The Plan
Butchering the vocabulary in order to accomodate my thoughts for now. Subject to intense change until I lose interest on Thursday, probably.
Build a local meshnet with useful services that do not require the internet.
- Build my personal home/lab net out to cover the entire span of my neighborhood by purchasing 1 MT7688 router dev board a month until I am out of film canisters.
- Transparently connect to residential PC's using the same URL/Domain everywhere. Preferably human-readable and doing authentication at another layer.
- Allow others to use my infrastructure to set up their own networks and optionally make them available on the mesh.

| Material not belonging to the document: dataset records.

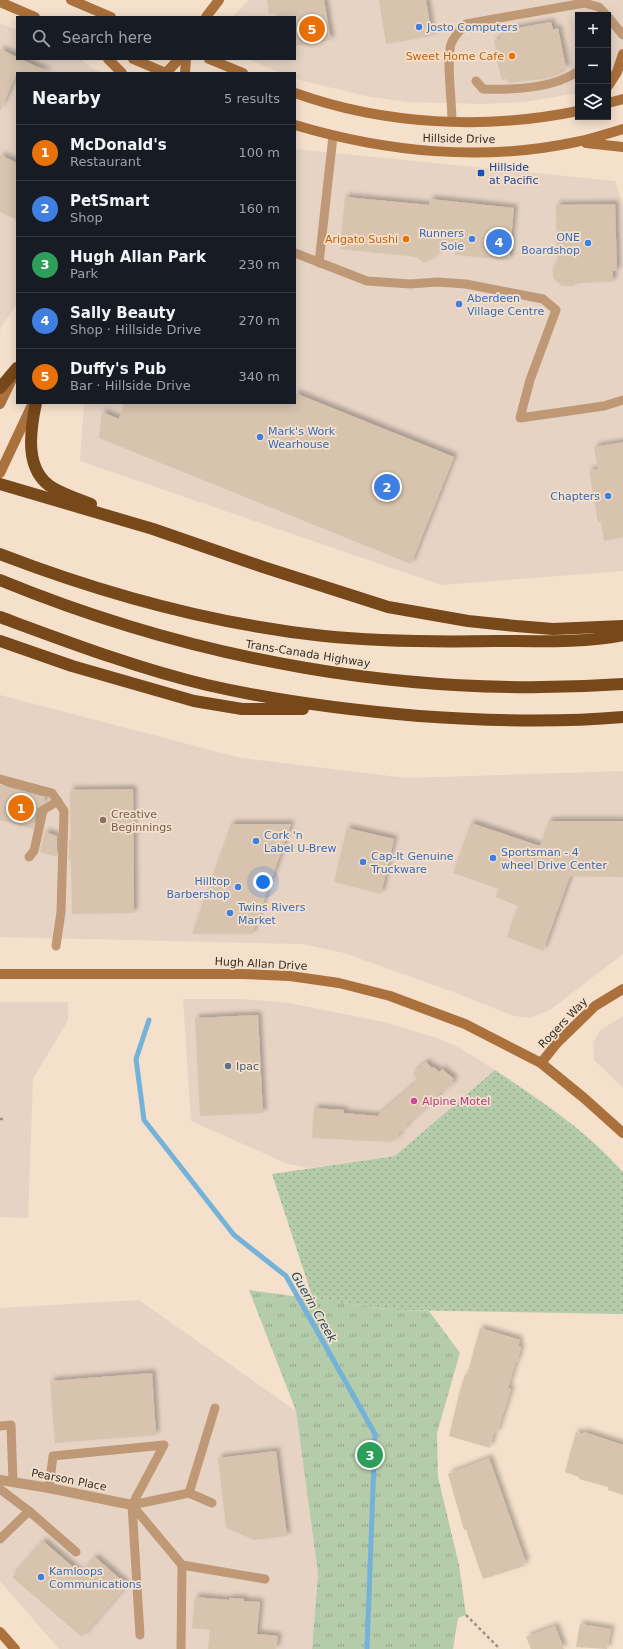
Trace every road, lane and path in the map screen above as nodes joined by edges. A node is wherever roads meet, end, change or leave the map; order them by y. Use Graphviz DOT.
graph roads {
  1 [pos="71,0"];
  2 [pos="219,0"];
  3 [pos="0,2"];
  4 [pos="603,12"];
  5 [pos="33,16"];
  6 [pos="109,16"];
  7 [pos="207,16"];
  8 [pos="611,21"];
  9 [pos="623,35"];
  10 [pos="623,54"];
  11 [pos="109,60"];
  12 [pos="135,60"];
  13 [pos="178,60"];
  14 [pos="186,60"];
  15 [pos="211,60"];
  16 [pos="121,72"];
  17 [pos="164,72"];
  18 [pos="167,72"];
  19 [pos="185,72"];
  20 [pos="241,72"];
  21 [pos="575,73"];
  22 [pos="476,81"];
  23 [pos="609,84"];
  24 [pos="296,93"];
  25 [pos="623,99"];
  26 [pos="611,102"];
  27 [pos="575,111"];
  28 [pos="452,121"];
  29 [pos="296,126"];
  30 [pos="623,130"];
  31 [pos="333,136"];
  32 [pos="576,142"];
  33 [pos="623,147"];
  34 [pos="296,253"];
  35 [pos="318,263"];
  36 [pos="16,370"];
  37 [pos="16,371"];
  38 [pos="0,388"];
  39 [pos="623,400"];
  40 [pos="0,404"];
  41 [pos="33,404"];
  42 [pos="36,404"];
  43 [pos="0,473"];
  44 [pos="0,484"];
  45 [pos="153,529"];
  46 [pos="0,554"];
  47 [pos="0,580"];
  48 [pos="0,617"];
  49 [pos="623,626"];
  50 [pos="623,635"];
  51 [pos="0,640"];
  52 [pos="623,684"];
  53 [pos="341,709"];
  54 [pos="623,717"];
  55 [pos="0,778"];
  56 [pos="58,801"];
  57 [pos="29,857"];
  58 [pos="56,946"];
  59 [pos="0,974"];
  60 [pos="623,989"];
  61 [pos="541,1063"];
  62 [pos="0,1119"];
  63 [pos="4,1119"];
  64 [pos="623,1133"];
  65 [pos="215,1408"];
  66 [pos="0,1426"];
  67 [pos="0,1480"];
  68 [pos="13,1482"];
  69 [pos="49,1488"];
  70 [pos="0,1489"];
  71 [pos="189,1493"];
  72 [pos="212,1503"];
  73 [pos="132,1505"];
  74 [pos="29,1510"];
  75 [pos="0,1539"];
  76 [pos="76,1552"];
  77 [pos="182,1565"];
  78 [pos="265,1579"];
  79 [pos="466,1615"];
  80 [pos="0,1632"];
  81 [pos="140,1635"];
  82 [pos="15,1649"];
  83 [pos="181,1649"];
  84 [pos="500,1649"];
  1 -- 6 [label="main road"];
  2 -- 7 [label="main road"];
  3 -- 5 [label="main road"];
  4 -- 28 [label="lane"];
  8 -- 9 [label="lane"];
  10 -- 23 [label="main road"];
  11 -- 16 [label="main road"];
  12 -- 17 [label="main road"];
  13 -- 18 [label="main road"];
  14 -- 19 [label="main road"];
  15 -- 20 [label="main road"];
  21 -- 22 [label="lane"];
  24 -- 28 [label="main road, Hillside Drive"];
  25 -- 26 [label="main road"];
  27 -- 28 [label="main road, Hillside Drive"];
  29 -- 31 [label="main road, Hillside Drive"];
  30 -- 32 [label="main road, Hillside Drive"];
  31 -- 32 [label="main road, Hillside Drive"];
  31 -- 35 [label="lane"];
  32 -- 33 [label="main road"];
  34 -- 35 [label="lane"];
  35 -- 39 [label="lane"];
  36 -- 38 [label="highway"];
  37 -- 40 [label="main road"];
  41 -- 43 [label="main road"];
  42 -- 45 [label="highway"];
  44 -- 45 [label="highway"];
  45 -- 49 [label="highway"];
  46 -- 50 [label="highway"];
  47 -- 52 [label="highway, Trans-Canada Highway"];
  48 -- 53 [label="highway"];
  51 -- 53 [label="highway"];
  53 -- 54 [label="highway"];
  55 -- 56 [label="lane"];
  56 -- 57 [label="lane"];
  56 -- 58 [label="lane"];
  59 -- 61 [label="main road, Hugh Allan Drive"];
  60 -- 61 [label="main road, Rogers Way"];
  61 -- 64 [label="main road, Hugh Allan Drive"];
  62 -- 63 [label="path"];
  65 -- 71 [label="lane"];
  66 -- 68 [label="lane"];
  67 -- 68 [label="street, Pearson Place"];
  68 -- 69 [label="street, Pearson Place"];
  69 -- 73 [label="street, Pearson Place"];
  69 -- 73 [label="lane"];
  70 -- 74 [label="lane"];
  71 -- 72 [label="lane"];
  71 -- 73 [label="lane"];
  73 -- 77 [label="lane"];
  73 -- 81 [label="lane"];
  74 -- 75 [label="lane"];
  74 -- 76 [label="lane"];
  77 -- 78 [label="lane"];
  77 -- 83 [label="lane"];
  79 -- 84 [label="path"];
  80 -- 82 [label="main road"];
}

Why Today? Well, KRACK maybe was the immediate impetus. But more broadly, I want to put in place a policy for deploying services I wish to keep available to me on my network, and a procedure for updating and or rebooting the network.
Guides:
- Building using this repository: Coming Soon
- Travel Router Assembly Gallery: Images only so far
Services:
Services Goals:
- Transparent Global Addressability
- No dependence on Wireless crypto between devices for confidentiality
- Interconnectivity
Service Requirements:
Required for all routers except Repeaters and Spoofers:
- luci-ssl
- openSSH Server(not Dropbear)
- tinc
- kadnode*
- cjdns
Recommended for all routers except Repeaters and Spoofers:
- openVPN
- p910nd
- squid
Policies:
Policy Goals
Informal Policy / Genesis of the Plan:
Before I continue, the whole purpose of this policy is to make it possible for me to do ill-advised things with my own network without disrupting my room mates ability to use it.
For most of my adult life, I've gone to pretty great lengths to avoid disrupting the internet service available to my room mates. Even when I pay for it. Part of that means that I can't experiment on the router unless I have a backup, which means that in order to even start customizing one router, I have to have another router ready to drop in in such a way that they won't notice. Which requires at least 2 routers to accomplish. This is good enough to make it work, but a little limiting. So as soon as it was possible, I started a 3 router basic configuration, wherin the third router is called the Lab Router and is especially required to be readily recovered in the event of a brick, and am devising an optional, broader, fourth configuration for expanding the network using hardware I don't integrate here with the intention of expanding the network both wired and wirelessly. I don't plan to enforce any aspect of this on anyone else's devices should they choose to participate in the meshnet.
- Home Router: This is the router that connects to the modem, and which is used to share the residential internet connection. This router is kept "Stable" which here means that it gets updates that are built only from official sources with isolated toolchains to avoid library interference, and only recieves customizations from selfhosted repositories, and not from packages built into the firmware image. In my lab, this is a Netgear wndr3800.
- Backup/Spoofer Router: This one is manually configured to have identical settings to Home Router in a known good configuration, so that it can take the place of Home Router if it's down for maintenance. It only runs a stock version of lede with no third-party packages, even if they're included on the Home Router, in order to make as absolutely sure as possible that this router will always boot. In my lab, this is a pre-configured WNDR2000, which is the same router that suffered the 4/32 defect. Being the spoofer is about the only thing it's still useful for in this setup.
- Lab Router: This router only connects my personal devices to the Home Router network, and provides some additional capabilites by running it's own services. It also serves as a testing area for strategies and changes that will be migrated to the Home Router. In my lab, this is the role of the Onion Omega2.
- + Mesh Routers/Mesh Servicers:
- Servicer: A servicer is a device which does at least 2 things: Host an outward-facing service and share it's wider network connection in any way. An example might be an old laptop running apt-cacher-ng, plugged into a Home Router, and serving up an access point. These devices can run any Linux based operating system, including those which mix in non-free software.
- Mesher: A mesher is a device which both recieves a network connection and shares it with nearby devices, and which does both of these things wirelessly. This must be running LEDE, LibreCMC, Debian, or Alpine Linux.
- Repeater: Repeaters are devices which are used in the same way as a Mesher, but which for whatever reason cannot qualify as meshers. These are things like the secondhand Belkin N600 I set up with DD-WRT in the garage.
So the other day I went and purchase an Onion Omega2+ gadget and the mini power adapter to use as a new laboratory router, since my old one was having issues due to the 4/32 problem. I was mostly not disappointed! Which is a big deal for me, I am prone to extreme dissatisfaction. This little gadget is insanely easy to use. That's not to say it doesn't have a few rough edges, I found getting the wireless to work with stock LEDE a little confusing, but it's a nice little device and appealingly, it generates almost no heat and fits comfortably within a film canister. Perhaps even more appealingly, the little guy is like 12 USD without the power adapter. And there's another company with an almost identical product called Seeed Studio which is about 14 USD retail, and it comes with power over usb built right in! And for a travel router, this thing has quite a bit of capability.